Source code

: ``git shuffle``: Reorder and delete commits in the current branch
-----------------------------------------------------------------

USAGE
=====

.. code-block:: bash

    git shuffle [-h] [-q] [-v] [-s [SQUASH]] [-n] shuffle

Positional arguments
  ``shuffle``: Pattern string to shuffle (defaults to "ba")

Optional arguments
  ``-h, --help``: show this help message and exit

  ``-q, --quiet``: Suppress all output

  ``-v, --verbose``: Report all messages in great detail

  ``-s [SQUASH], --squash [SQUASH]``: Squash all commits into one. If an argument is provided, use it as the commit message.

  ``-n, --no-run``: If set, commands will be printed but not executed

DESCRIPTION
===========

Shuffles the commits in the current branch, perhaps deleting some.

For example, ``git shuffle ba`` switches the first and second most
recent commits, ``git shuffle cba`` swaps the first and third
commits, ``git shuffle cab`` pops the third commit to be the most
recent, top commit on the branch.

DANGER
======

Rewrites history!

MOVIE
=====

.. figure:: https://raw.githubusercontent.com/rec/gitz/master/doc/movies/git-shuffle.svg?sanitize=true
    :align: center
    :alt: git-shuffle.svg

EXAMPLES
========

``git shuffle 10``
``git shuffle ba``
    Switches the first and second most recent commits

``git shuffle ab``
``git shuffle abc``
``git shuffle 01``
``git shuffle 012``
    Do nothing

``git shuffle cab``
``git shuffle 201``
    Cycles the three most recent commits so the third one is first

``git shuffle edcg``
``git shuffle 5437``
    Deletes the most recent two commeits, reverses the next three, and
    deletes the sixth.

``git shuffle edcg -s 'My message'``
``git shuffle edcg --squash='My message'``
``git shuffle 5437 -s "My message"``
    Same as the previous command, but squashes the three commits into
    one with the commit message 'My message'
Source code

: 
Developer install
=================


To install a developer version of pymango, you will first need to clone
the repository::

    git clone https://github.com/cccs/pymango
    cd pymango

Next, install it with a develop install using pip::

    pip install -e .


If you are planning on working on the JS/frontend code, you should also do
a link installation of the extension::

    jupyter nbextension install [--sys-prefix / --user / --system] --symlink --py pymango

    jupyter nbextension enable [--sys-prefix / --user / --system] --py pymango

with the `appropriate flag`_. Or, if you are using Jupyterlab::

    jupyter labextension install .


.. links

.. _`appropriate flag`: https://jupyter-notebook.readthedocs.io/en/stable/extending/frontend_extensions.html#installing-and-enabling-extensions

══════════

Only the line containing "shuffle edcg --squash='My" and the lines after it, through the end of the data, should be copied, exactly as they are.

``git shuffle edcg --squash='My message'``
``git shuffle 5437 -s "My message"``
    Same as the previous command, but squashes the three commits into
    one with the commit message 'My message'
Source code

: 
Developer install
=================


To install a developer version of pymango, you will first need to clone
the repository::

    git clone https://github.com/cccs/pymango
    cd pymango

Next, install it with a develop install using pip::

    pip install -e .


If you are planning on working on the JS/frontend code, you should also do
a link installation of the extension::

    jupyter nbextension install [--sys-prefix / --user / --system] --symlink --py pymango

    jupyter nbextension enable [--sys-prefix / --user / --system] --py pymango

with the `appropriate flag`_. Or, if you are using Jupyterlab::

    jupyter labextension install .


.. links

.. _`appropriate flag`: https://jupyter-notebook.readthedocs.io/en/stable/extending/frontend_extensions.html#installing-and-enabling-extensions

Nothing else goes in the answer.